Regional Grocer Beats Amazon in a Photo-Finish in eCommerce Rankings

dunnhumby's first eCommerce Retailer Preference Index (RPI)

Executive summary

  • dunnhumby’s first eCommerce Retailer Preference Index (RPI) ranks H-E-B, Amazon, Amazon Fresh, Walmart, and Sam's Club as the five best online grocers. Although the dominance of Amazon and Walmart in the online space might not come as a surprise, H-E-B stands out in first place, and it is worth highlighting the regional grocer has the best emotional connection and online share of wallet, among their customer base, out of all of the retailers in this study.

  • This study reveals that the best-performing e-grocers are achieving their results by excelling at the two most important drivers of preference: Owned Digital Asset usage and Ease & Reliability. The first driver refers to the customer perception that they are purchasing through the retailer's owned app or website, rather than through a third-party intermediary (i.e. Instacart, Shipt, etc). Ease & Reliability, on the other hand, refers to the eCommerce basics: a smooth user experience combined with fast, convenient, and timely fulfillment.

  • Retailers who lean more heavily on intermediaries — and who are less likely to own the eCommerce experience — have lower scores for ease/reliability, higher bounce rates, and fewer pages/visits. In these cases, Customer loyalty is with the retailer, not the intermediary. All three major intermediaries (Instacart, Shipt and Door Dash) had lower emotional connection than nearly every grocery retailer measured.

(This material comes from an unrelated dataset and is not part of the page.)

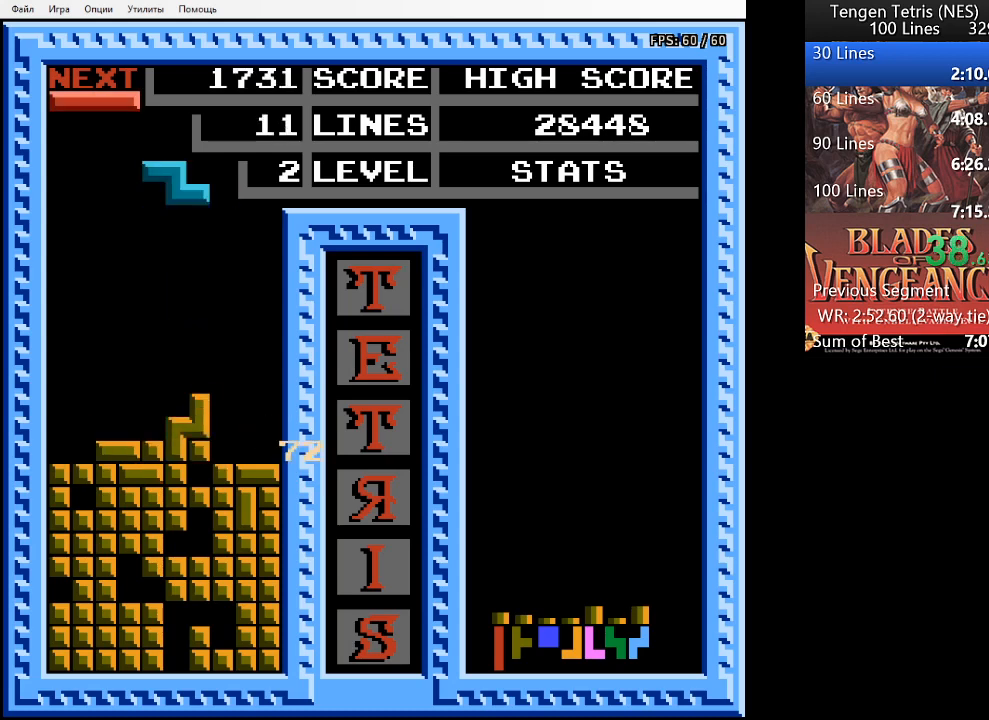
{"buttons": [], "events": [[300, "SQUARE", "down"], [367, "SQUARE", "up"], [400, "DPAD_LEFT", "down"], [433, "DPAD_LEFT", "up"]]}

  • Meanwhile, for assortment, online prices, variety, and quality perceptions demonstrate no clear pattern with eCommerce results. This means that grocers with weak online price perception are just as likely as grocers with strong online price perception to achieve a strong online share of wallet, visit growth, and emotional connection.
  • This absence of connection between the perception of online prices, online assortment, and online customer success serves as evidence of two things: the importance of omnichannel brand equity, and the differences in needs between the omnichannel and brick-and- mortar only shoppers. Omnichannel shoppers are more time-starved than brick-and-mortar only shoppers. If a retailer delivers on ease/reliability of the eCommerce experience to save customers time, this positive online customer experience will likely leave a halo effect on online prices and product quality.

  • Put another way, an omnichannel shopper likely began their relationship with a retailer in the brick and mortar channel, and they mostly bought into that retailer’s price/quality equation long before trying their eCommerce channel. They are venturing into that eCommerce channel for the benefit of time savings and are less likely to be critical of online prices and products than they are of online experience.

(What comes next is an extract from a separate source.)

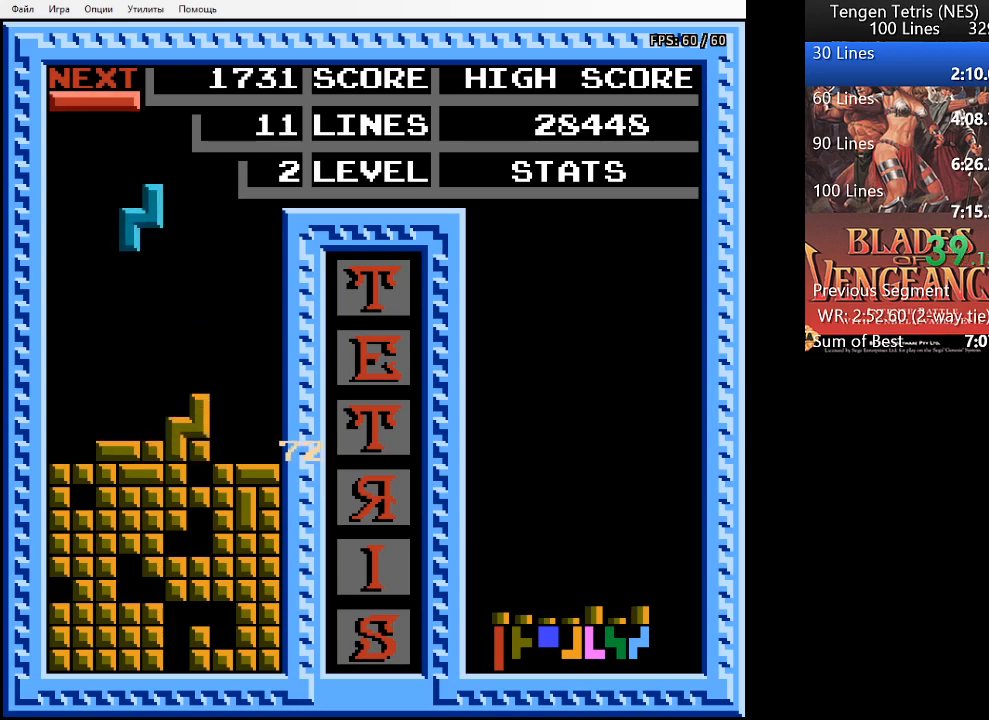
{"buttons": ["DPAD_LEFT"], "events": [[133, "DPAD_RIGHT", "down"], [167, "DPAD_RIGHT", "up"], [467, "DPAD_LEFT", "down"]]}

  • In general, the online grocery shopper has a more focused mission when buying online than in-store, purchasing fewer categories, a characteristic that is even more pronounced in the top-performing e-grocers. Top performers' customers also tend to have a highly functional and straightforward interaction with their stores, which aligns with the importance placed on eCommerce basics – consistency, ease, and reliability of the experience – as a driver of choice.

  • Third Tercile retailers’ shoppers over-index in automatic repurchases, personalized discounts and recommenders and getting informed on store initiatives. If grocers want to attract customers that look like First-Tercile customers, they should master the blocking and tackling of eCommerce first before embarking on other digital innovations around pricing, promotions, or new products. This heightens the importance of knowing the target shopper and being surgical in building channel experiences that aligns with their needs.

Context

Some retailers struggled to keep pace with the initial surge of online visits, which resulted in many customers having less than satisfactory first experiences with the channel. This is a problem. Thanks to the strong growth rates over this time period, the eCommerce channel will be nearly as large of a source of new grocery revenue as the much larger brick and mortar channel.

eCommerce's share of total grocery sales more than doubled during the pandemic, from ~5% to ~10% of sales , forcing retailers to scale their capabilities quickly or lose their place in the historic step-change in demand. Some retailers struggled to keep pace with the initial surge of online visits, which resulted in many customers having less than satisfactory first experiences with the channel . Retailers were put on their back foot, and many are still feeling unsteady. A McKinsey survey of grocery executives recently found that only one in three feel well prepared to meet the omnichannel demand of the future.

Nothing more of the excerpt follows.